De experimento a saturación

Lo que comenzó como un juego creativo se ha convertido en una tendencia masiva. Hoy, plataformas como Spotify y Apple Music están inundadas de canciones generadas por IA, muchas de ellas con fines comerciales o para explotar algoritmos de recomendación. Artistas y sellos discográficos buscan aprovechar esta tecnología para producir música a gran escala, pero el resultado deja dudas sobre su valor artístico.

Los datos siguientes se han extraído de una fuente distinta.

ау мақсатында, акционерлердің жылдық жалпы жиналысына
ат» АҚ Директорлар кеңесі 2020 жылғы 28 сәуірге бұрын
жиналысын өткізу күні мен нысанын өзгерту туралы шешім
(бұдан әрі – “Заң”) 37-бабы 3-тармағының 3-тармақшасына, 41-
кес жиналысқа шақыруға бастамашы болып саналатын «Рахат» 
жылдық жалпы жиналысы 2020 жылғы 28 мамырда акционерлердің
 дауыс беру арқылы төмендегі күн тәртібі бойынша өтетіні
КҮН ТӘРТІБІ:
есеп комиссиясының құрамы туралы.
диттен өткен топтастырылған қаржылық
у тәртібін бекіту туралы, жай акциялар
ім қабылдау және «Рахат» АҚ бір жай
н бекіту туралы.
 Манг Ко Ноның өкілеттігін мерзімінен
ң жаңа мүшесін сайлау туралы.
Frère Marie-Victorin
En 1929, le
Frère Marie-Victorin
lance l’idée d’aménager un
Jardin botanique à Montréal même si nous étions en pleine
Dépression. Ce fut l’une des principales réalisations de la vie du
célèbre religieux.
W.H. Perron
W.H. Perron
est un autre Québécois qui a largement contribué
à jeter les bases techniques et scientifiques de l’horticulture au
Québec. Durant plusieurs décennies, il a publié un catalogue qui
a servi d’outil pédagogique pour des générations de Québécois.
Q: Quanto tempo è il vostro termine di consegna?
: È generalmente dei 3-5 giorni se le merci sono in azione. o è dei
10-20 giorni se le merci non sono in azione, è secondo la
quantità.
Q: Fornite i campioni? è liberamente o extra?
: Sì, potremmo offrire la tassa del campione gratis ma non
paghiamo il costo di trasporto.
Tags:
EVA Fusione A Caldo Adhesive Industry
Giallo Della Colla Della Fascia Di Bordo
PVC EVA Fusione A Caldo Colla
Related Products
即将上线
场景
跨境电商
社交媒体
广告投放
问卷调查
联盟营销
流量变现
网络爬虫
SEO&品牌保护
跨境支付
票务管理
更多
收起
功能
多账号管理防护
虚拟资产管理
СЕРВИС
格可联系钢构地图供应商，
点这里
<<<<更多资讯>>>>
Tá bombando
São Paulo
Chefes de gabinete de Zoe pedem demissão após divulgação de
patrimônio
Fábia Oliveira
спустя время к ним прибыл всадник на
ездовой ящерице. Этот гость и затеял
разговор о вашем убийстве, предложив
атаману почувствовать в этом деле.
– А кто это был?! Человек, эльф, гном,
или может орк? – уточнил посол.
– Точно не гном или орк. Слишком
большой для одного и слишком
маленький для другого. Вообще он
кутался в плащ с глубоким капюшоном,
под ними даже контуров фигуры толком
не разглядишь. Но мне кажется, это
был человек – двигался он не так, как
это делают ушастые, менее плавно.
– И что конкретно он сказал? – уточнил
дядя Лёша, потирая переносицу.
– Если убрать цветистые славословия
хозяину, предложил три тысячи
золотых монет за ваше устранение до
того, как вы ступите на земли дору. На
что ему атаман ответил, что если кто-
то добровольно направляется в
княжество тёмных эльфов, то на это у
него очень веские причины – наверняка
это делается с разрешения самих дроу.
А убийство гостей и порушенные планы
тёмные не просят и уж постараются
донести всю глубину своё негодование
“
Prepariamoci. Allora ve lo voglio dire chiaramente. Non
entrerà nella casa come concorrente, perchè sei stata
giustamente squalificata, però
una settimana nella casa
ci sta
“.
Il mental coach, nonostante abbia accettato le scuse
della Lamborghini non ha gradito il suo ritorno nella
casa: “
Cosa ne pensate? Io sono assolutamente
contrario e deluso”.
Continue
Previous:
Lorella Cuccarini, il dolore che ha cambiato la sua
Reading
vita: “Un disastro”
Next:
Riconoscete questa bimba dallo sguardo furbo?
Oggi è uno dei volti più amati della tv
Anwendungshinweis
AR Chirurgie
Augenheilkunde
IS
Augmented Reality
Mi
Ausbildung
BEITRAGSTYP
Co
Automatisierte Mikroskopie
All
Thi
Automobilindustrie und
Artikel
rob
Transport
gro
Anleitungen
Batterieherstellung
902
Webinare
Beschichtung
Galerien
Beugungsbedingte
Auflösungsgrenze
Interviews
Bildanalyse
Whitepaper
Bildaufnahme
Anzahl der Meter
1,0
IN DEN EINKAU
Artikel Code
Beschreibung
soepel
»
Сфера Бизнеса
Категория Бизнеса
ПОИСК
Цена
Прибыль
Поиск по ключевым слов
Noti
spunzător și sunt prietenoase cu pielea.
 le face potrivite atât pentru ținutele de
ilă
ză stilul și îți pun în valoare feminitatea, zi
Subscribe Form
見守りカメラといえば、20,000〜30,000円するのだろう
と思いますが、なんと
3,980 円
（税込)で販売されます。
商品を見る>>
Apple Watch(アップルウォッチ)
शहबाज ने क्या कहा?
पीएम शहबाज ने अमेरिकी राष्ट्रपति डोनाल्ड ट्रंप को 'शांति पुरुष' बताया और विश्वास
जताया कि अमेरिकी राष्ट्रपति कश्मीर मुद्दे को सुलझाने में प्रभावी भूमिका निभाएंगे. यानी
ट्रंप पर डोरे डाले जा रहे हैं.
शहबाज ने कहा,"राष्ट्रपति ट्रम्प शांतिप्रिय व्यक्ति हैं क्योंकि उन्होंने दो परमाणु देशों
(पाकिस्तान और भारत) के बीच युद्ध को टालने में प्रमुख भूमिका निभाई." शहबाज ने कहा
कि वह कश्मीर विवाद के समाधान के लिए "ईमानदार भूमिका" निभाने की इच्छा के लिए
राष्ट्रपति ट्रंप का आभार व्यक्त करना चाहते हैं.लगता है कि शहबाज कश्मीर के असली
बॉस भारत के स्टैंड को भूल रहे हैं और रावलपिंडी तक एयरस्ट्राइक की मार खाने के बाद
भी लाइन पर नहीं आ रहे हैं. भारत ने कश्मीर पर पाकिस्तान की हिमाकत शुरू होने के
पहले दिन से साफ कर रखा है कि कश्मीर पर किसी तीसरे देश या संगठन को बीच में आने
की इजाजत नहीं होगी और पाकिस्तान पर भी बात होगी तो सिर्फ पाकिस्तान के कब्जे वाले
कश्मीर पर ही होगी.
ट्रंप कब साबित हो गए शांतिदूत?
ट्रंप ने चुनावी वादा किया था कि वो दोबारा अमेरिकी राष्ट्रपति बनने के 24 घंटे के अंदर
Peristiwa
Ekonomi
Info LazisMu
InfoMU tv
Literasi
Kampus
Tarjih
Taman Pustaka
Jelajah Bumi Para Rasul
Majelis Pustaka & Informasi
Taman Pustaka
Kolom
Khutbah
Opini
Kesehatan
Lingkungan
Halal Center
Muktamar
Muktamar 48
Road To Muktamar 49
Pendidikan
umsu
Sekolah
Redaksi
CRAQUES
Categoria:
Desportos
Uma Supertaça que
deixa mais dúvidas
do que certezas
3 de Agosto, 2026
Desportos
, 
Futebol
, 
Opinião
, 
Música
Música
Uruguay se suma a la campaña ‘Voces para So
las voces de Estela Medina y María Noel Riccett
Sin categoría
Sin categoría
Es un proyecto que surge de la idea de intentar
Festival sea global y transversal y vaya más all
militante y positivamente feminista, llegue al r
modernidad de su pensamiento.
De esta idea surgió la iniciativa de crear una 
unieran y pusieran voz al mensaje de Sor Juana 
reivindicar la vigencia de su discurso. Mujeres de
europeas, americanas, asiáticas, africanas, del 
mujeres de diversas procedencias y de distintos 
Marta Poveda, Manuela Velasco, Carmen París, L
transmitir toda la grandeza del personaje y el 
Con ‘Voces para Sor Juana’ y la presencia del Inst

¿Quién consume esta música?

Aunque la IA puede imitar estilos musicales, la pregunta clave es: ¿realmente interesa al público? Muchos oyentes buscan autenticidad y emociones humanas en la música, algo que la IA aún no puede replicar por completo. Además, hay preocupaciones sobre el derecho de autor y el uso no autorizado de voces o estilos de artistas existentes.

El futuro de la industria musical

La industria enfrenta un dilema: ¿debe abrazar la IA como herramienta creativa o regular su uso para proteger a los artistas? Mientras algunos ven en esta tecnología una forma de democratizar la música, otros advierten sobre la posible deshumanización de un arte que siempre ha sido profundamente personal.

«La música generada por IA puede ser técnicamente impresionante, pero ¿logra conectar con las emociones humanas como lo hace la música tradicional?»

— Análisis de The Verge

Conclusión

La música con IA ha llegado para quedarse, pero su impacto en la industria y en los oyentes sigue siendo incierto. Mientras algunos la ven como una revolución, otros la consideran una amenaza para la creatividad humana. El debate está servido.